Turn the listing below into a Markdown table with the columns "Row" and "Line," one non-blank line per row and numbered in order. Leave out the pictures and the blank lines.
Stored data START
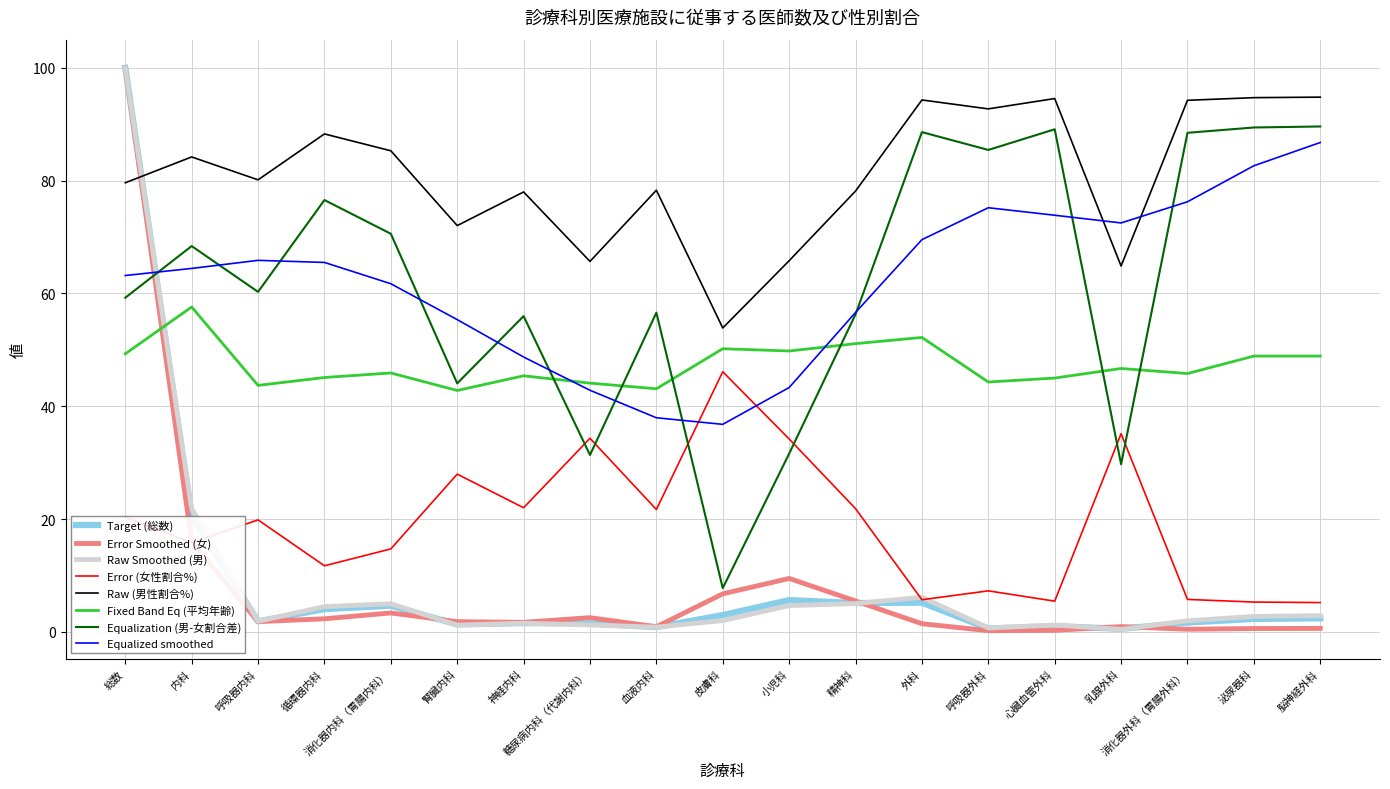

Is the value of Error (女性割合%) at 消化器内科（胃腸内科） greater than the value of Raw (男性割合%) at 皮膚科?

No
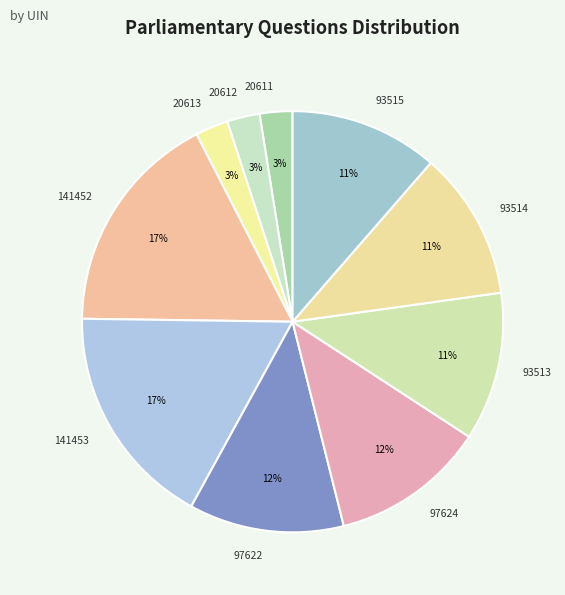

Between 93515 and 20611, which is larger?

93515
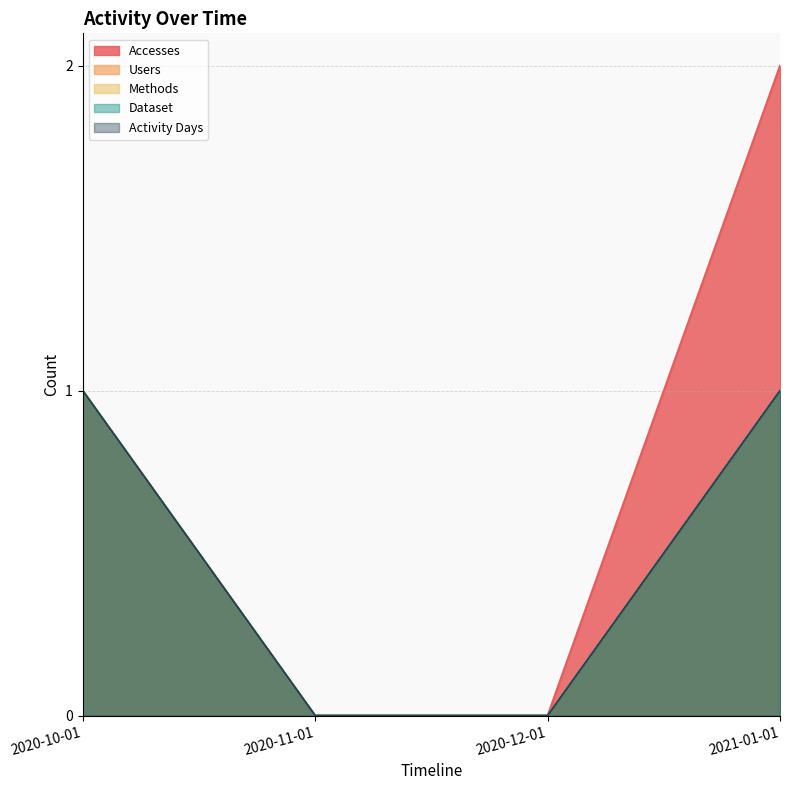

Does the chart have visible grid lines?

Yes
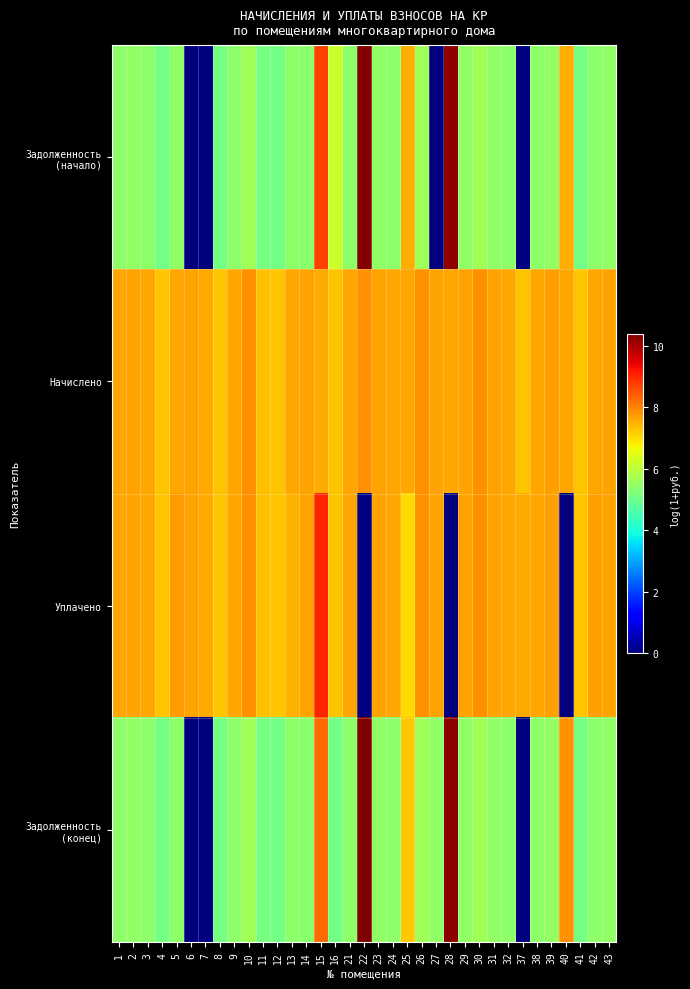

What is the maximum value shown in the chart?

10.4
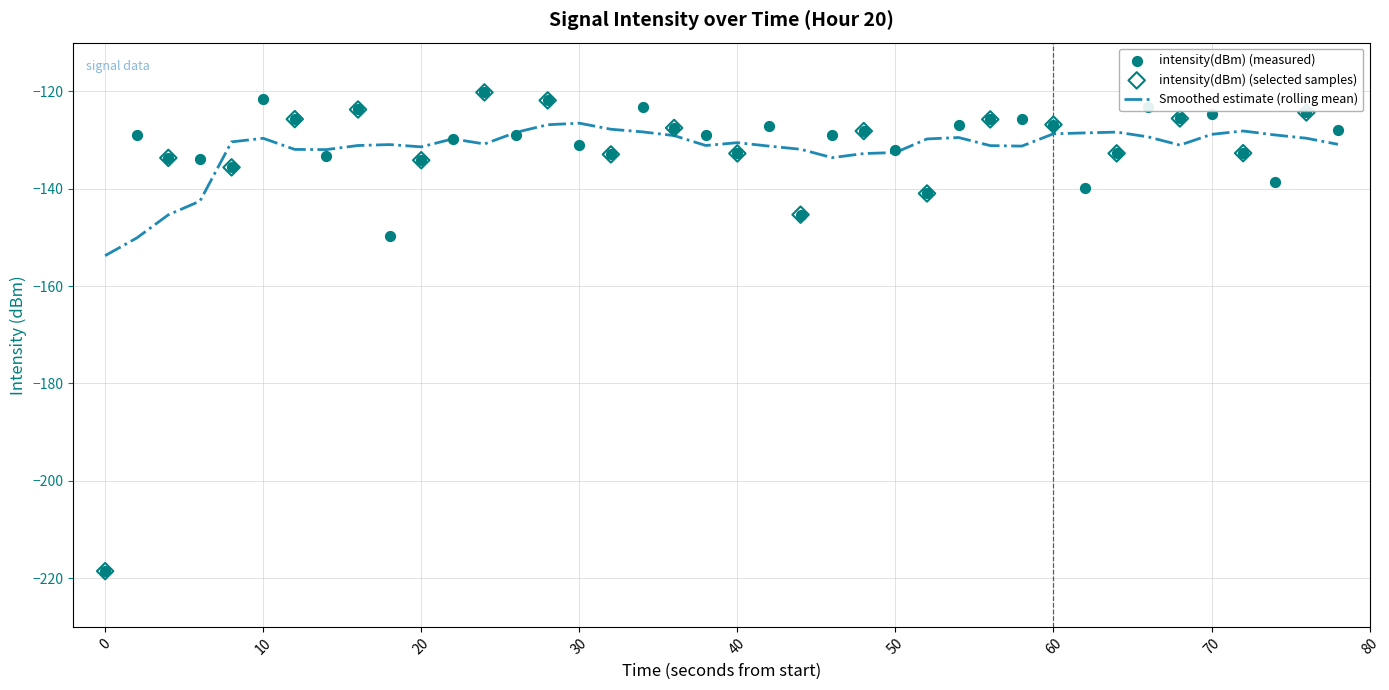

What is the lowest value of the Smoothed estimate (rolling mean) series?

-153.8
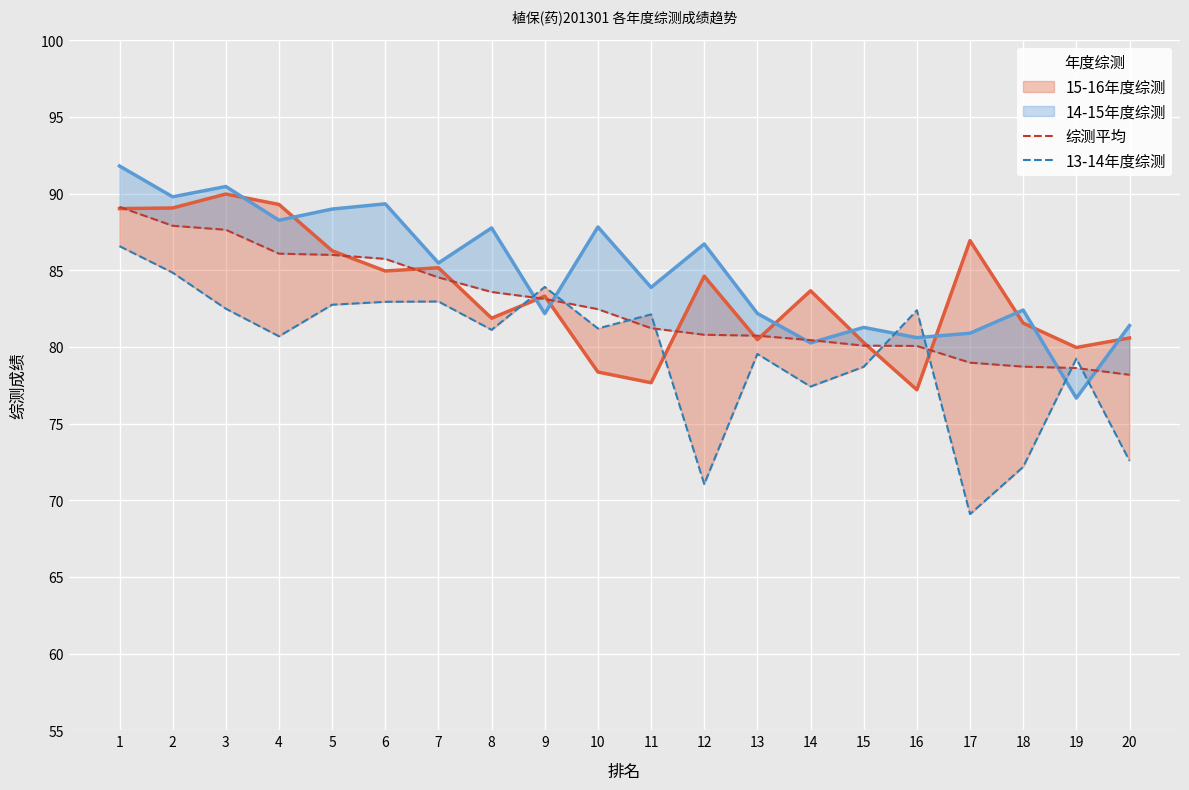

What is the sum of all 综测平均 values?

1654.2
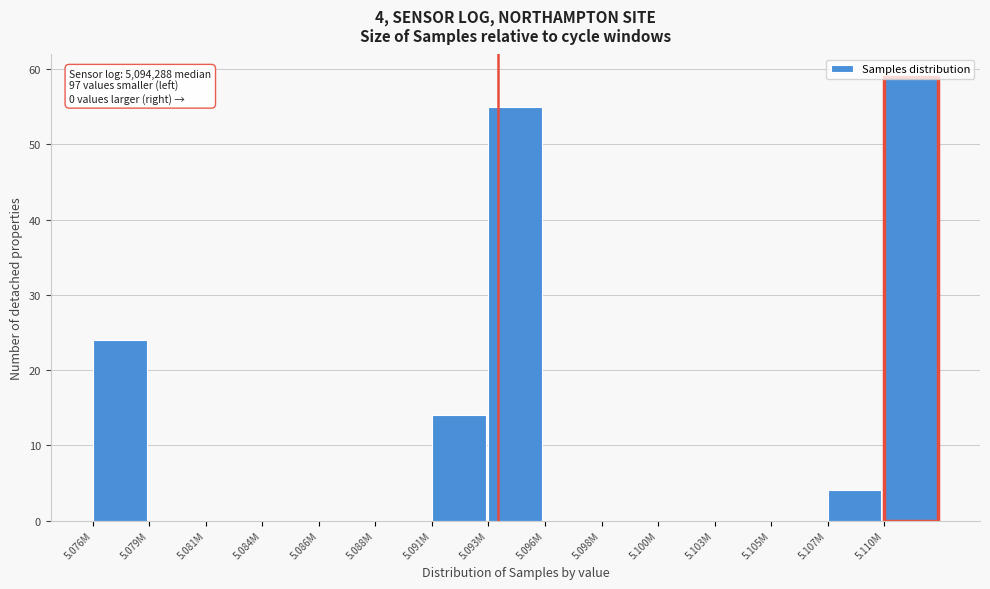

What is the sum of all values?

156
Stored data END
» **Written response**
| Row | Line |
|---|---|
| 1 | Is the value of Error (女性割合%) at 消化器内科（胃腸内科） greater than the value of Raw (男性割合%) at 皮膚科? |
| 2 | No |
| 3 | Between 93515 and 20611, which is larger? |
| 4 | 93515 |
| 5 | Does the chart have visible grid lines? |
| 6 | Yes |
| 7 | What is the maximum value shown in the chart? |
| 8 | 10.4 |
| 9 | What is the lowest value of the Smoothed estimate (rolling mean) series? |
| 10 | -153.8 |
| 11 | What is the sum of all 综测平均 values? |
| 12 | 1654.2 |
| 13 | What is the sum of all values? |
| 14 | 156 |